El Emperador Xiao, al ver su postura
humilde, se conmovió levemente. Se inclinó y lo ayudó a incorporarse. Pero al
mirar el rostro de Chen Zeming, cubierto de polvo y lágrimas, con manchas
negras y blancas que desfiguraban aquella cara antes tan agraciada, tomó su
propia manga y comenzó a limpiarlo.
Chen Zeming, al notar el gesto, alzó la
mirada con esperanza.
El Emperador limpió durante un rato, hasta
dejarle el rostro limpio. Lo observó unos instantes, luego sonrió con
satisfacción y se incorporó:
—Llévenlo
a la prisión imperial.
Chen Zeming quedó boquiabierto, como si
hubiera caído desde las nubes.

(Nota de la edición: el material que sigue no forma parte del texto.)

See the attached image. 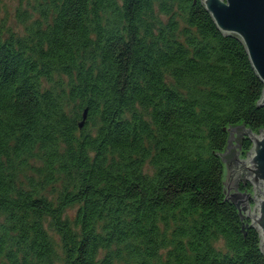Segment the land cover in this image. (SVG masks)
<instances>
[{"label": "trees", "instance_id": "obj_1", "mask_svg": "<svg viewBox=\"0 0 264 264\" xmlns=\"http://www.w3.org/2000/svg\"><path fill=\"white\" fill-rule=\"evenodd\" d=\"M27 2L0 17V264H264L224 184L264 128L239 38L201 0Z\"/></svg>", "mask_w": 264, "mask_h": 264}, {"label": "water", "instance_id": "obj_2", "mask_svg": "<svg viewBox=\"0 0 264 264\" xmlns=\"http://www.w3.org/2000/svg\"><path fill=\"white\" fill-rule=\"evenodd\" d=\"M214 23L224 34H231L243 43L248 58L264 86V0H201ZM259 104L264 106V87ZM251 147L244 157L236 145L223 153L226 162L225 191L231 194L241 216L250 220L264 251V128L257 132L243 130ZM233 135V130H231ZM249 182V191L240 192L238 182Z\"/></svg>", "mask_w": 264, "mask_h": 264}, {"label": "rangeland", "instance_id": "obj_3", "mask_svg": "<svg viewBox=\"0 0 264 264\" xmlns=\"http://www.w3.org/2000/svg\"><path fill=\"white\" fill-rule=\"evenodd\" d=\"M28 0H1L0 17L3 18L6 28L22 32L23 25L17 21L16 14L22 7L28 6ZM244 157V156H243ZM249 193H252L249 191ZM73 213V210L70 211Z\"/></svg>", "mask_w": 264, "mask_h": 264}]
</instances>
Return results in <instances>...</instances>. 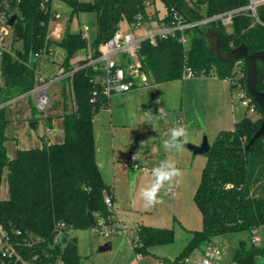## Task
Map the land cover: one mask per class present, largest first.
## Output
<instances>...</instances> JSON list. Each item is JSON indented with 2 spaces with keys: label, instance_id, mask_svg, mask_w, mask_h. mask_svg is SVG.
<instances>
[{
  "label": "trees",
  "instance_id": "obj_1",
  "mask_svg": "<svg viewBox=\"0 0 264 264\" xmlns=\"http://www.w3.org/2000/svg\"><path fill=\"white\" fill-rule=\"evenodd\" d=\"M72 13L95 11L99 35L89 44L80 30L72 31L67 22L61 39L65 70L74 69L73 58L86 49L93 57L100 54L99 44L111 37L115 29L147 17L159 0H65ZM169 18L172 8L189 19L214 14L244 5L248 0H161ZM5 12L8 20L17 14L11 30V44L22 42L16 52H1L0 88V190L5 176L9 196H0V225L6 230L13 255L0 258L1 264H82L78 239L71 232L90 229L101 215L112 213L105 203L114 195L97 160L94 120L104 106L109 107L111 95L96 81L102 69L86 64L76 69L69 82L74 107L64 114V140L45 142L42 146L19 148L15 157L7 152L5 103L29 92L38 82V72L45 53L50 52L54 39L50 25L56 9L53 0H8ZM156 8V7H155ZM156 11H159L156 9ZM154 18L161 17L156 12ZM222 48L232 50L242 42L249 52L264 49V27L254 23L250 15H239L231 25L216 26ZM191 43L184 45L176 38L163 39L157 45L148 42L141 50L143 69L153 76V83L175 78L218 75L230 81L231 88L239 83L247 92V65L237 60L222 62L209 47L208 38L198 30L190 32ZM237 62L239 75L234 71ZM257 87L264 90V63H258ZM150 83V82H149ZM136 86V85H135ZM255 102V101H254ZM257 118L246 114L234 128L221 130L210 147L207 162L195 192V201L202 214L203 226L193 232L189 245L175 262L179 264L188 253L202 244H211L221 235L264 228V136L248 150L239 151L259 128L264 112L255 102ZM135 248L144 251L150 245L171 242L173 228L141 224L137 228ZM61 237V239H60ZM264 259V244L240 241L233 253L236 264H258Z\"/></svg>",
  "mask_w": 264,
  "mask_h": 264
},
{
  "label": "rangeland",
  "instance_id": "obj_2",
  "mask_svg": "<svg viewBox=\"0 0 264 264\" xmlns=\"http://www.w3.org/2000/svg\"><path fill=\"white\" fill-rule=\"evenodd\" d=\"M7 3L8 0H0V28L8 21L5 12L6 7L9 6ZM53 7L62 12L63 17L53 22V24L59 25L62 31L53 35L55 42L52 48L54 50L52 54L45 53L41 61L40 71L49 76H54L61 69V64L58 62L64 56L61 39L68 21H70L72 31L79 30L82 25L89 26V44L95 41L99 35V22L95 11L72 13L70 5L65 0H53ZM149 10L160 16H165L167 12V8L161 0L152 5ZM122 26L124 29L135 31L129 28L126 22H123ZM226 28L231 30L232 27L227 25ZM1 34L0 32V88L2 85L1 52L4 49L16 52L23 48L20 41L14 47L12 46L11 34L3 37ZM76 57L71 61L74 62V67L79 68L85 65L82 64L81 59L75 60ZM116 59L119 60L120 57L116 56ZM234 71H237L239 75L240 70L237 62L234 65ZM60 86V82L56 81L47 87L48 95L51 98V105L48 108L41 110L38 107V98L33 94L22 96L24 93L5 104V117H22L28 111L33 117L32 121L38 122L37 128L34 129L31 125L32 121L29 120L28 126L33 127L32 132L42 133L45 128L48 132L49 124L46 122L45 125L44 120L49 113L57 112L56 110L52 111V106L59 99ZM117 94L120 93L114 92L111 95V109L104 106L95 116L99 165L106 180L115 186L120 198L125 202V208H129L130 212L132 210L137 212L136 208L144 212L145 220L138 221L173 228L174 239L171 242L150 245L146 250L138 251L135 248L138 222L137 224L133 222L135 224L132 225V228L129 226L127 232L120 234L110 235L90 229H76L71 234L78 239L82 264H165L166 262H175L186 252L193 232L203 226L202 214L195 201V192L201 179L203 167L207 162V155H193L190 152L189 161L186 160L177 165L183 175L178 178L179 182L174 183L172 187L176 189V194L172 195L171 188L166 195L161 193L163 203L154 207H146L140 192H138L136 200L134 199V183L137 184L139 181H136L135 178L142 174L147 178L144 183L147 186L152 179L151 172L147 173L149 172L147 169L151 170L159 162L148 163L145 165V171L132 166L133 164L126 168L124 163L131 161L124 154H129L132 148L136 154H156L154 156L157 157L170 154L164 150L162 142L167 138L169 129L179 124L177 115L181 113V106H184L188 116L187 121L193 124L194 133L198 134V143L201 144L207 137L212 145L221 130L233 129L237 120L250 114L245 105L246 88L241 83L231 88L230 81L218 75L191 77L187 74L185 78L153 83V76L150 73L146 81L137 78L135 87L116 98ZM1 106L3 105L0 104V112ZM149 121H153L152 124L157 126L150 128ZM43 141L44 143L49 142L47 139H43ZM142 142L144 144L141 146ZM189 143L195 144L191 141ZM12 144L10 151H12ZM257 235L259 240L256 244H264V228L260 229ZM242 240H245L248 245L252 244L253 237L248 230L216 237L212 241L213 244H209L216 245L221 251L216 264H236L233 260V253ZM109 241L112 242V247L104 249V245ZM206 248V244H202L191 250L183 260H180L179 264H197V261L204 256ZM258 264H264V259H259Z\"/></svg>",
  "mask_w": 264,
  "mask_h": 264
},
{
  "label": "built area",
  "instance_id": "obj_3",
  "mask_svg": "<svg viewBox=\"0 0 264 264\" xmlns=\"http://www.w3.org/2000/svg\"><path fill=\"white\" fill-rule=\"evenodd\" d=\"M8 4L9 2L7 5ZM171 13L169 18H164L162 16L154 18L153 13L149 11L147 17L143 16L132 25L126 22L129 28L135 30L133 32L124 29L122 25L119 26L115 29L110 38L99 44L98 49L100 54L97 57H93V52L90 48L79 53L82 57L80 58L81 60L88 59L86 64H91L96 69H102V72L96 76V81L100 83L103 87V91L107 95L110 96L117 91L130 90L136 85L137 78H141L145 81L147 80L141 56V50L145 42L151 45H157L160 40L176 38L184 45L189 46L191 43L190 32L194 29H207L210 26L232 25L235 18L239 15H250L253 17L254 23L264 27V0H248L244 5L219 13L206 14L197 19H189L175 8H172ZM62 17V12L56 10L50 25V34L53 39V35L62 31L61 27L53 24V22L55 20H60ZM79 30L83 33V36L88 39L89 26L82 25ZM0 32L2 33L1 37L12 35L8 21L0 28ZM53 50L54 49L51 48V54ZM116 56H119L120 59L117 60ZM63 60L64 56L58 62L61 64ZM237 61L238 64H241L244 59H237ZM76 69L78 68L75 67L71 70H65V68L61 66L59 72L54 76H47L39 71L37 75V84L24 95L33 94L39 100L38 107L44 110L49 107L51 102L47 87L56 81L71 78ZM245 96V105L247 109L254 118H257L254 100L249 95ZM136 155L137 154H133V156ZM147 170L151 172V170ZM172 192L175 194L176 189L172 188ZM105 203L111 208L112 213L107 216L101 215L92 230L110 235L127 232L128 228L125 223L116 216V207L113 197L106 196ZM258 231L259 230H255L253 233V242L255 243L259 240V236L257 235ZM13 252L7 240L6 230L0 225V258L6 254L13 255ZM220 254L221 251L216 245H208L204 256L197 261V264H216ZM26 264L31 263L27 262Z\"/></svg>",
  "mask_w": 264,
  "mask_h": 264
},
{
  "label": "crops",
  "instance_id": "obj_4",
  "mask_svg": "<svg viewBox=\"0 0 264 264\" xmlns=\"http://www.w3.org/2000/svg\"><path fill=\"white\" fill-rule=\"evenodd\" d=\"M80 58H82L81 55L76 57L75 60L80 59ZM72 63H74V62H72ZM47 76H49V75H47ZM57 82H60V85H61L60 90L61 91H60V94L58 93L59 99L57 101H55L53 104L54 106H52V111L56 110L57 112L55 111L56 112L55 114L53 112L49 113L47 115L46 119L45 120L43 119L45 125H46V122H48V124H49L48 132L46 131V128L44 129V131H42V133L32 132L33 127H34V129L37 128L38 122L36 121V125L33 126L32 128H30V126H28L29 120H31V121L33 120V117L30 116L31 113H29L28 111H26L22 115V117L7 118L8 122H7V125L5 127V134L7 136V140H6L7 152H8V155L10 156V158L15 157L17 150L19 148H30V147L42 146L44 144L43 139H47L50 142H61L64 140V136H65V133H64V114L66 112L71 111L74 107V103L72 100L73 94H72V89L70 87L69 82L67 83L65 80H61V81H57ZM130 90L117 91V93H120V94H117L116 98L119 97L118 95H120V96L124 95L126 92H128ZM68 92H69V94H68ZM22 96H25V95H22ZM70 97H71V100H70ZM111 99H112V96L110 98V105H109L110 108L109 109H111V103H112ZM58 104H60L62 106H59ZM50 105H51V102H50ZM180 108H181L180 109L181 113L177 115V117L179 119V124L185 125L188 128L189 141L194 142L195 144H199L198 143V140H199L198 134L194 133V131L192 129L193 124H191L189 121H187L188 116L186 114L184 106H181ZM162 112L164 113L163 110H162ZM159 119H162V118L159 117ZM152 123H153V121H149L150 128H154V126H157L156 124H152ZM94 124H95V120H94ZM11 143H13L12 144L13 145L12 151H10ZM189 144H190L189 142H188V144H186L187 146H185L184 151L181 153L173 152L170 154H166V156H163V157L154 156L156 154H139V153H137L135 160L133 159V157H134L133 154H136V152L132 148L129 151V154H124V155H126V158L129 157L128 159H129V161H131L130 163H128V162L124 163V167L128 168V167H131V165L133 164L132 166L139 168L142 171V170H144L145 165H147L148 163H152L153 161L160 162L163 159L174 160L177 163V165H179L180 163L185 162L186 160L189 161L188 158L190 157V152H192L190 147L188 148ZM186 149H189V150H186ZM97 160H98V158H97ZM98 164H100L99 161H98ZM100 168H101V166H100ZM101 171H102V168H101ZM147 173H150V172H147ZM102 174L104 176L103 171H102ZM104 178H105V176H104ZM135 179H136V181L139 180V181H137L138 182L137 184L134 183V195H135L134 199L136 200L138 192H140V190L146 186V184H144V183L147 181V178L145 176H142V174H139ZM105 180H106V178H105ZM3 184H4V188H3ZM114 189H115V186H114ZM171 193H172V195L176 194V192H175V194H173L172 190H171ZM0 196L2 198H7L9 196L8 180H7L6 176H5L3 183H2V186H1ZM113 200H114V204L116 207V212H115L116 216H117V218L122 220V222L125 223L127 228H130V227L132 228V225L135 224L133 222H136V224L138 222V226L141 224H145L144 222L143 223L140 222L142 220H145L144 219L145 218L144 212L141 211L139 208H136V207L135 208L137 209V212H133V210L130 212L129 208H125V202L123 201V199L120 198L119 193L116 191V189L114 190ZM138 220H140V221H138ZM145 225H150V224L147 223ZM138 226H137V228H138ZM150 226H158V225L152 224ZM158 227H161V226H158ZM208 245L209 244H206V247Z\"/></svg>",
  "mask_w": 264,
  "mask_h": 264
},
{
  "label": "water",
  "instance_id": "obj_5",
  "mask_svg": "<svg viewBox=\"0 0 264 264\" xmlns=\"http://www.w3.org/2000/svg\"><path fill=\"white\" fill-rule=\"evenodd\" d=\"M16 18L17 14H13L8 20V24L10 26L13 25ZM197 30L208 38L209 47L212 52H214L218 60L222 62H232L237 59H244L247 65V92L264 112V90H260L257 87L259 72L258 63H264V49L250 53L248 45L242 42L232 50L226 51L222 48L221 36L217 27L210 26L207 29L197 28ZM31 125L35 126L36 121L31 122ZM261 136H264V118L257 131L249 139L248 143L245 146L239 147L238 150H248ZM189 147L194 155H208L211 144L209 143L208 138L205 137L201 144H189ZM111 247L112 242L109 241L104 245L103 248L110 249Z\"/></svg>",
  "mask_w": 264,
  "mask_h": 264
},
{
  "label": "clouds",
  "instance_id": "obj_6",
  "mask_svg": "<svg viewBox=\"0 0 264 264\" xmlns=\"http://www.w3.org/2000/svg\"><path fill=\"white\" fill-rule=\"evenodd\" d=\"M159 103V101H157ZM189 142V131L185 125L176 124L167 133V138L163 140L162 146L166 152L181 153L185 145ZM144 143L142 142L141 146ZM137 156V155H136ZM136 156L133 159H136ZM183 172L177 163L171 159L161 160L151 169L150 183L140 190V196L146 207H154L163 203L161 193L165 195L171 190L174 183H178V178L182 177Z\"/></svg>",
  "mask_w": 264,
  "mask_h": 264
}]
</instances>
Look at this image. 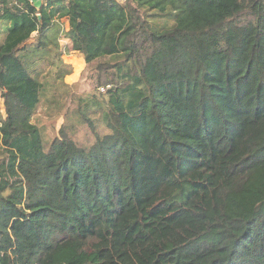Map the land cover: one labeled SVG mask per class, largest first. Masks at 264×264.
<instances>
[{
    "label": "trees",
    "instance_id": "obj_1",
    "mask_svg": "<svg viewBox=\"0 0 264 264\" xmlns=\"http://www.w3.org/2000/svg\"><path fill=\"white\" fill-rule=\"evenodd\" d=\"M46 1L0 0V264H264V0ZM72 51L95 138L47 145Z\"/></svg>",
    "mask_w": 264,
    "mask_h": 264
},
{
    "label": "rangeland",
    "instance_id": "obj_2",
    "mask_svg": "<svg viewBox=\"0 0 264 264\" xmlns=\"http://www.w3.org/2000/svg\"><path fill=\"white\" fill-rule=\"evenodd\" d=\"M149 20L159 26H163L165 21L163 17L149 18ZM172 22L173 20L169 19L168 25H171ZM1 38L0 41H2ZM72 61L73 66L65 63V66L58 68L53 75L47 76L50 81H56L57 87L52 86L44 91L39 108L33 118V121L40 127L47 145L56 137L72 138L81 144L90 143L95 138L94 130L87 121L82 119L81 112L84 107L83 100L94 97L101 98L98 93L96 74L91 68L92 65L84 66L78 59ZM50 67H40L43 71V74L40 75L41 80H44V72L48 74ZM56 95L58 96L57 100ZM0 114H4L1 92ZM99 115L102 116V113H97V116ZM93 123L99 124L96 118Z\"/></svg>",
    "mask_w": 264,
    "mask_h": 264
},
{
    "label": "crops",
    "instance_id": "obj_3",
    "mask_svg": "<svg viewBox=\"0 0 264 264\" xmlns=\"http://www.w3.org/2000/svg\"><path fill=\"white\" fill-rule=\"evenodd\" d=\"M31 3H33L35 6L40 8L42 5H44L47 1L46 0H29ZM63 31H68L70 28V20L68 17L61 19ZM12 25L11 21L1 19L0 18V38L4 37L5 33L7 32V29ZM1 38V39H2ZM63 45L67 43V41L64 39L62 40ZM64 62L69 64V66H73L74 59H78L80 61V64H83L84 66L87 64L85 57L82 53L77 51H72L71 53H65L63 55Z\"/></svg>",
    "mask_w": 264,
    "mask_h": 264
},
{
    "label": "built area",
    "instance_id": "obj_4",
    "mask_svg": "<svg viewBox=\"0 0 264 264\" xmlns=\"http://www.w3.org/2000/svg\"><path fill=\"white\" fill-rule=\"evenodd\" d=\"M118 1L124 2L125 0H118ZM108 86H110V85H108ZM105 89H106V86H99V88H98L99 91H105Z\"/></svg>",
    "mask_w": 264,
    "mask_h": 264
}]
</instances>
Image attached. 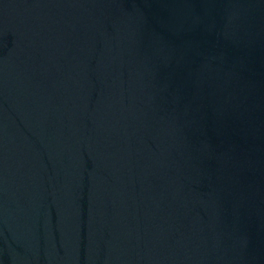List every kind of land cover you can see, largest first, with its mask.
<instances>
[{"label":"water","instance_id":"water-1","mask_svg":"<svg viewBox=\"0 0 264 264\" xmlns=\"http://www.w3.org/2000/svg\"><path fill=\"white\" fill-rule=\"evenodd\" d=\"M0 264H264V0H0Z\"/></svg>","mask_w":264,"mask_h":264}]
</instances>
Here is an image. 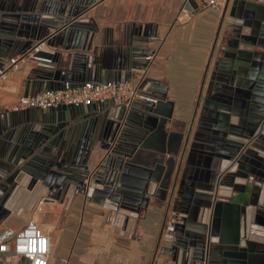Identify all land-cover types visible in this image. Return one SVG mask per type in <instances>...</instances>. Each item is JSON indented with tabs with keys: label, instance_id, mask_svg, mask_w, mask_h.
Returning <instances> with one entry per match:
<instances>
[{
	"label": "water",
	"instance_id": "1",
	"mask_svg": "<svg viewBox=\"0 0 264 264\" xmlns=\"http://www.w3.org/2000/svg\"><path fill=\"white\" fill-rule=\"evenodd\" d=\"M96 4L47 0L16 9L0 0V66L8 52L28 55L40 42L54 48L36 53L49 61H35L23 95L87 81L120 82L123 69L140 68L126 62L122 69L116 60L68 52L84 47L85 38L96 32L93 19L82 17ZM233 8L247 19L246 44L261 51L238 52L226 69L225 84L213 83L216 95L220 87L228 95L204 102L203 113L213 127L209 145H199L197 137L190 141L189 135L182 141V133L170 131L164 145L153 146V138L171 120V102L161 93L152 94L155 103L137 101L129 107L104 100L2 111L0 212L29 179L47 188L48 202L83 190L126 214L153 199L159 206L164 203L159 239L173 259L177 255L178 264H264V5L233 0ZM142 35L139 43L151 34ZM145 84L164 90L152 79ZM199 148L205 157L197 164L190 157ZM91 149L99 150V161L89 169ZM249 178L256 181L252 192Z\"/></svg>",
	"mask_w": 264,
	"mask_h": 264
},
{
	"label": "crops",
	"instance_id": "2",
	"mask_svg": "<svg viewBox=\"0 0 264 264\" xmlns=\"http://www.w3.org/2000/svg\"><path fill=\"white\" fill-rule=\"evenodd\" d=\"M6 1L18 9L47 0ZM249 1L264 5V0ZM82 17L93 19L96 32L85 38L84 47L69 48L68 52L94 55L106 62L116 60L122 69L126 62L136 63L140 68L120 72L121 81L131 82L151 96L161 93L171 102V120L153 138V146L164 145L170 131L182 133V141L189 135L190 141L197 137L199 145H209L206 140L213 136V127L203 113L208 106L204 102H220L228 95L221 87L216 95L213 83L225 84L222 79L229 75L226 69L238 59V52L261 51L246 44L247 19L233 8V0H228L222 10L197 0H97ZM142 33L151 35L139 43L145 38ZM135 51L139 56L132 55ZM11 57L17 58L16 66L10 64ZM34 65L26 53L8 52L0 66V70H7L0 80V102H12L24 94V81ZM149 79L164 90L147 87L145 80ZM113 115L112 111L110 117ZM200 149L190 157L197 164L205 157ZM98 151L91 149L95 154L87 162L89 169L99 161ZM249 181L252 192L256 181ZM40 184V180L32 183L29 179L15 190L4 206L5 212H0V229L20 228L29 218L35 219L50 240L48 264H178L177 255L173 259L167 244L159 239L164 203L159 206L151 199L147 207L125 214L106 199L83 190L48 202L49 191Z\"/></svg>",
	"mask_w": 264,
	"mask_h": 264
},
{
	"label": "built area",
	"instance_id": "3",
	"mask_svg": "<svg viewBox=\"0 0 264 264\" xmlns=\"http://www.w3.org/2000/svg\"><path fill=\"white\" fill-rule=\"evenodd\" d=\"M197 1L217 10H222L228 2V0ZM39 51L54 50L46 49L45 43L40 42L27 56L34 61H49L48 58L37 55ZM9 62L12 67L16 66L17 58L11 57ZM6 72L7 70H0V80L5 77ZM104 100H118L126 107L137 101L154 103L157 101L156 98L128 81H107L105 83L87 81L80 87H69L65 84L64 89L60 90H45L36 95H19L12 102H0V113L27 108L48 109L59 105H90L93 102ZM41 241H43V250L40 247ZM49 255V237L35 219L29 218L20 228L0 229V264H48Z\"/></svg>",
	"mask_w": 264,
	"mask_h": 264
},
{
	"label": "clouds",
	"instance_id": "4",
	"mask_svg": "<svg viewBox=\"0 0 264 264\" xmlns=\"http://www.w3.org/2000/svg\"><path fill=\"white\" fill-rule=\"evenodd\" d=\"M40 247H41V250H43V241L40 242Z\"/></svg>",
	"mask_w": 264,
	"mask_h": 264
}]
</instances>
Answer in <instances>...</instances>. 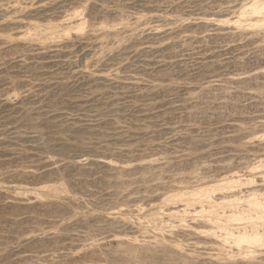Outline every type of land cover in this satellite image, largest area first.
Returning <instances> with one entry per match:
<instances>
[{"label": "rangeland", "instance_id": "obj_1", "mask_svg": "<svg viewBox=\"0 0 264 264\" xmlns=\"http://www.w3.org/2000/svg\"><path fill=\"white\" fill-rule=\"evenodd\" d=\"M0 264H264V0H0Z\"/></svg>", "mask_w": 264, "mask_h": 264}]
</instances>
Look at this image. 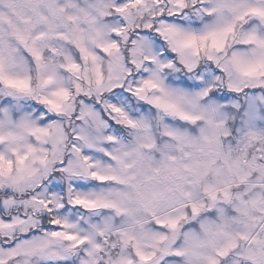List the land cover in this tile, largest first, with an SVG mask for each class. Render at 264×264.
<instances>
[{
    "label": "snow or ice",
    "instance_id": "1",
    "mask_svg": "<svg viewBox=\"0 0 264 264\" xmlns=\"http://www.w3.org/2000/svg\"><path fill=\"white\" fill-rule=\"evenodd\" d=\"M0 264H264V0H0Z\"/></svg>",
    "mask_w": 264,
    "mask_h": 264
},
{
    "label": "clouds",
    "instance_id": "2",
    "mask_svg": "<svg viewBox=\"0 0 264 264\" xmlns=\"http://www.w3.org/2000/svg\"><path fill=\"white\" fill-rule=\"evenodd\" d=\"M193 224H195V222H193Z\"/></svg>",
    "mask_w": 264,
    "mask_h": 264
}]
</instances>
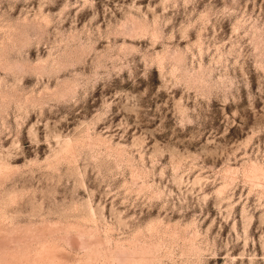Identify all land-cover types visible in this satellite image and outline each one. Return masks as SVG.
I'll return each instance as SVG.
<instances>
[{"label": "rangeland", "instance_id": "rangeland-1", "mask_svg": "<svg viewBox=\"0 0 264 264\" xmlns=\"http://www.w3.org/2000/svg\"><path fill=\"white\" fill-rule=\"evenodd\" d=\"M0 264H264V0H0Z\"/></svg>", "mask_w": 264, "mask_h": 264}]
</instances>
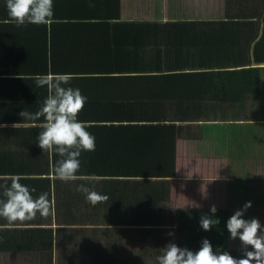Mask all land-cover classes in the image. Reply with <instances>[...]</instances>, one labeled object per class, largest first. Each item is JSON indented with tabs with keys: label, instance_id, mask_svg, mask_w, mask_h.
Instances as JSON below:
<instances>
[{
	"label": "crops",
	"instance_id": "1",
	"mask_svg": "<svg viewBox=\"0 0 264 264\" xmlns=\"http://www.w3.org/2000/svg\"><path fill=\"white\" fill-rule=\"evenodd\" d=\"M225 3L122 0L124 20L66 26L67 38H61L66 58L77 55L104 65L110 60L121 67L92 75L164 74L170 85L165 92L170 94L173 88L176 93L203 95L204 100H195L190 107L209 111L207 115L216 120H123L120 124L127 133L115 134L99 127V132L91 133L96 148L81 152L74 179L55 181L52 175L48 182L40 174L22 181L35 187L33 196L48 194L49 212L4 225L9 231L0 229V245L5 247L0 248V264H22L8 254L23 250L32 252L27 261L21 260L24 264H156L155 257L167 242L179 245L180 221L205 215L213 204L217 207L213 215L225 225L235 209L251 201L244 215L264 223V64L258 70L243 69L247 65H242V46L236 37L247 34L256 22L226 19ZM9 27L0 22V32L6 36L0 40V83L10 76L3 70L10 58L27 61L44 55L33 43L25 44V38L14 45ZM74 33L80 35L81 47L73 46ZM46 46L50 54L53 47ZM51 59L61 60L54 53ZM141 63L148 68L139 69ZM3 80L0 104L9 93ZM105 91L114 95L125 92V87ZM17 92L38 94L36 89ZM103 101H91V108L113 106ZM150 108L156 109L155 103ZM131 124L144 129L132 133ZM20 153H43L36 134L0 132V155ZM79 184L108 199L90 204L77 191ZM232 243L228 239L229 247Z\"/></svg>",
	"mask_w": 264,
	"mask_h": 264
},
{
	"label": "trees",
	"instance_id": "2",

El remordimiento y la tristeza lo invadieron.
Cuando los guardias imperiales se acercaron para sujetarlo, permaneció inmóvil
por un instante, luego giró de forma inesperada y lanzó al suelo al guardia que
intentaba apresarlo. Se irguió de golpe.
Los guardias exclamaron sorprendidos. Chen
Zeming, como perdido, permanecía de pie sin moverse.
Al ver que había una oportunidad, los guardias
se acercaron con cautela. Con un grito, las armas se alzaron y atacaron por
delante y por detrás. Chen Zeming, con un movimiento rápido, agarró una lanza,
tiró de un guardia que la empuñaba y lo sacó de la formación. El guardia gritó,
pero antes de soltar el arma, ya había sido lanzado por los aires. Los demás,
incapaces de reaccionar, cayeron como piezas de dominó.
La punta de la lanza brilló como plata. El
campo se convirtió en un caos.
El eunuco, al ver el nuevo estallido, se
apresuró a proteger al Emperador. Este, con el ceño fruncido, observaba a Chen
Zeming luchando entre los guardias. Chen Zeming lo miró de reojo, pero solo
alcanzó a ver sus pies. Desvió la mirada de inmediato, sin querer verlo más.
El Emperador lo notó, y una furia sin
nombre se encendió en su interior. Sin pensarlo, giró y tomó la ballesta de
hierro colgada en la pared. Cargó una flecha y la disparó.
Chen Zeming, rodeado por enemigos, no tenía
espacio para esquivar. Gruñó al recibir el impacto: una flecha se le clavó en
el hombro izquierdo. Alzó la mano y, con fuerza, arrancó el proyectil. El
anzuelo de la punta desgarró carne y piel. La sangre brotó como una fuente,
tiñendo su túnica en segundos.
El Emperador se quedó paralizado. Aquella
escena le pareció familiar, como si la hubiera visto siglos atrás. Algo se
agitó en su corazón, como si despertara de golpe.
Chen Zeming arrojó la flecha al suelo. La
punta estaba cubierta de carne y sangre, una imagen que helaba la sangre de los
presentes. Pero él parecía no sentir dolor, como una bestia acorralada que aún
lucha.
Cada estocada que recibía hacía que la
herida sangrara más. Poco a poco, su cuerpo se convirtió en un río de sangre.
Aun así, no se volvió a mirar atrás.